These have been difficult times.  And I am sure that when Jesus spoke his words in first century Palestine, they were hard for some people to hear, because those words required that some of us give up our grip, loosen our hold, on the power that we have.  They required some of us to examine the things that we have accumulated, and to acknowledge those who have contributed to our possessions, our treasure, through labor and sweat that has long gone unrecognized and unacknowledged.

Jesus called us to a new way of being human and the Holy Spirit is calling us to a new way of begin human now.   Jesus’s words have been repeated through the centuries, not always begin heard, and not always followed.  But they are still with us because people have continued to say them.  People have continued to share their message.  People have continued to uphold the way of being that Jesus manifested in our midst as the way of truth, and life, and light.

It’s hard, I think, for some of us to hear “I can’t breathe.  Black lives matter,” but that’s ok.  Because that’s what God does.  That’s what Jesus does.  That’s what the Holy Spirit does.  They speak into the darkness.  They speak into the chaos.  And they bring order to our lives and to creation.  They lay before us ways of being human that we might not imagine on our own; ways of begin human that might be difficult enough that we would turn our backs in dismay, or fear, or just plain laziness.  But those words are ringing so loudly right now that we dare not, and cannot, ignore them.

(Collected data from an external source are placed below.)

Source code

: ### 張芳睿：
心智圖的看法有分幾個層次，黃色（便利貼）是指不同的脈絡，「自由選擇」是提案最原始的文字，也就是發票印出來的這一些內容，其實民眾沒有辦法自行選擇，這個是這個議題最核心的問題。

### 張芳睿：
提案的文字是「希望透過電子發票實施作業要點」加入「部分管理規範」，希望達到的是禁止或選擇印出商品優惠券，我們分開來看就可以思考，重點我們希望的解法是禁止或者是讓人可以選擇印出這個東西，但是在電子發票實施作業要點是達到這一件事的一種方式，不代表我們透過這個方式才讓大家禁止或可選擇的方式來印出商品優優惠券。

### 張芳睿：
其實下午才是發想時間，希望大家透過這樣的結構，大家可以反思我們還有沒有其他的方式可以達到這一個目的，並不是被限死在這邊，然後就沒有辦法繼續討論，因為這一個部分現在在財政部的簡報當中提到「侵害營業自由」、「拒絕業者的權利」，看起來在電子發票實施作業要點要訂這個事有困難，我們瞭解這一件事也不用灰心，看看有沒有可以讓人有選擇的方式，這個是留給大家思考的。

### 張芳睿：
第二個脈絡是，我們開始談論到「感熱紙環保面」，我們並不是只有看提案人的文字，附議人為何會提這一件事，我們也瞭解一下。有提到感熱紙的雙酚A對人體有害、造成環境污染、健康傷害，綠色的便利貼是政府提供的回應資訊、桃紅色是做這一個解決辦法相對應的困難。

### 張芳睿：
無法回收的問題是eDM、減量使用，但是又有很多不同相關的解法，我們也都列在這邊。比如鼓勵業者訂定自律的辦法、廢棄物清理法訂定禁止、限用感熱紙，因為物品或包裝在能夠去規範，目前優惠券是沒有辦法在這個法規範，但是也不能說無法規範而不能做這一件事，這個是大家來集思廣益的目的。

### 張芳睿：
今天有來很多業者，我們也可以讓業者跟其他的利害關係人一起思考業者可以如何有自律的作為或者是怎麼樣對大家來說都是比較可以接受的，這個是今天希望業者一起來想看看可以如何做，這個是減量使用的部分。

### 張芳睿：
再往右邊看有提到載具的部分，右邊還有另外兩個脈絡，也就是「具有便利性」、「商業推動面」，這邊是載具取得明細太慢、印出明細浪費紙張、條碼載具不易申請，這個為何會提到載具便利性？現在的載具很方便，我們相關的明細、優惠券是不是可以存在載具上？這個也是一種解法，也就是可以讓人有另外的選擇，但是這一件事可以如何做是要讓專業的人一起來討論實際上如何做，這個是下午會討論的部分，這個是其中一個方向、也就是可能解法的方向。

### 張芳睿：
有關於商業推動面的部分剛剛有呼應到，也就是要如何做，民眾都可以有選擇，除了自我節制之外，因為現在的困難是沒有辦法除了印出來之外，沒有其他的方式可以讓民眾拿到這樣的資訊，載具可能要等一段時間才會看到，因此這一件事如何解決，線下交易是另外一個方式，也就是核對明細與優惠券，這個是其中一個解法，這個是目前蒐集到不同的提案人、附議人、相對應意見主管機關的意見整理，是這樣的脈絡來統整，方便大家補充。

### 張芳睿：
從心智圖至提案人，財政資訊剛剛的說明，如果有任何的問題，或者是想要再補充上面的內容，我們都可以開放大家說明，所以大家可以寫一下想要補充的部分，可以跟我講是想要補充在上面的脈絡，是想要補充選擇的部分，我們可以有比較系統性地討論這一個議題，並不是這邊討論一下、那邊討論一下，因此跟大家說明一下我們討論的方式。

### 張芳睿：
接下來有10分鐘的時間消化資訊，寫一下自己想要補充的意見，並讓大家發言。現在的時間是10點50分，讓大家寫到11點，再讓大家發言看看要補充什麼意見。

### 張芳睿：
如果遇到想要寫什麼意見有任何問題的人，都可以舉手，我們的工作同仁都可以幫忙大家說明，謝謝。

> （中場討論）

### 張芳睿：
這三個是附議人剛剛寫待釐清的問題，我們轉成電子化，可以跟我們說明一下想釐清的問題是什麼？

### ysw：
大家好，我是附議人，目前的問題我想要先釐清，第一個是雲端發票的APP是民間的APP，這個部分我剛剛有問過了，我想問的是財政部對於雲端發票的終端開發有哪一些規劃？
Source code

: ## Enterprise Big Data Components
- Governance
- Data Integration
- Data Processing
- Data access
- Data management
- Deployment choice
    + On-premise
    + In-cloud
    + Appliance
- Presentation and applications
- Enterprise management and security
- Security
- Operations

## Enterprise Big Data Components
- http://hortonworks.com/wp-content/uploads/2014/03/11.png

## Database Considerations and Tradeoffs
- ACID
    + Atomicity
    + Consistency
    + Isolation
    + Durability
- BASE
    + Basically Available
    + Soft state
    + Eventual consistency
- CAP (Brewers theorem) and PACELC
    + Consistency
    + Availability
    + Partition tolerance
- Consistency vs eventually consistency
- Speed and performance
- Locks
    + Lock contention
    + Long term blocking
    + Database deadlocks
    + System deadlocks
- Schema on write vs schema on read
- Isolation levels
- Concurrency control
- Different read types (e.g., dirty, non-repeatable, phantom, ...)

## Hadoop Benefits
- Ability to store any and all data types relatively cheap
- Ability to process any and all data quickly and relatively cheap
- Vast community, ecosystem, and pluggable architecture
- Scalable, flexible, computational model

And if we are to do what Jesus says in today’s Gospel, to proclaim his message to all the earth, to create disciples, to baptize in the name of the Father who speaks a word into the darkness, of the Son who reconstructs our humanity and gives us a new way of being, and of the Holy Spirit who is speaking to us now, then we must take up that mantle and repeat those words as long as we have breath.  I can’t breathe.  Black lives matter.  We are called to love God, and to love our neighbor, with all of our heart, soul, mind, and strength; and the way that we do that right now is to show up, and to speak up.

On this day, Trinity Sunday, the first Sunday after the Day of Pentecost the birthday of the Church, we are called to go, to be sent as God sent Christ, and to speak those words into the darkness, and into the chaos; and to invite others to join us in God’s way of being human.

Amen

 

[1] Gen. 1:2 (NRSV)

[2] Gen 1:3 (NRSV)

[3] Williams, Rowan. On Christian Theology. Challenges in Contemporary Theology. Oxford, UK: Blackwell, 2000.

[4] Ibid, 136.

[5] Jn 1:1-5 (NRSV)

[6] Williams, On Christian Theology, 138.